▶ [YOUR GOAL]: Output each line from the one that contains "Джорджа Сантоса в" to the final line of the data below, exactly, and include nothing else.

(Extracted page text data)
○ ○ ○ ○

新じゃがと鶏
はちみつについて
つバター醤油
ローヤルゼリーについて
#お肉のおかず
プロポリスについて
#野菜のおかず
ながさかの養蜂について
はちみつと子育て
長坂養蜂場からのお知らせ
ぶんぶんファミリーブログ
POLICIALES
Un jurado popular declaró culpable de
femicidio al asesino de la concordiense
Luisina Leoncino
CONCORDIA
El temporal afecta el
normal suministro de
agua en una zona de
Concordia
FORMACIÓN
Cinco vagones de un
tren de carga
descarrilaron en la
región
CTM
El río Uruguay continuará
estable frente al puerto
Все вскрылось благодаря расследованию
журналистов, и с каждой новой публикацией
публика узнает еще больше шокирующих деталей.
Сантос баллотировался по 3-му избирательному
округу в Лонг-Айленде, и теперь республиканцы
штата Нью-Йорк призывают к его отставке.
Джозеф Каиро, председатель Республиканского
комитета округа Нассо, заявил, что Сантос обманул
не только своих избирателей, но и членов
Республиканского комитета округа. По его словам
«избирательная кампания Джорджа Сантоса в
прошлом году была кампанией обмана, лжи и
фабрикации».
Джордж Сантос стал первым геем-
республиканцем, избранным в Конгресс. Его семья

○ ○ ○ ○

▶ [OUTPUT FOR THIS TASK]:
«избирательная кампания Джорджа Сантоса в
прошлом году была кампанией обмана, лжи и
фабрикации».
Джордж Сантос стал первым геем-
республиканцем, избранным в Конгресс. Его семья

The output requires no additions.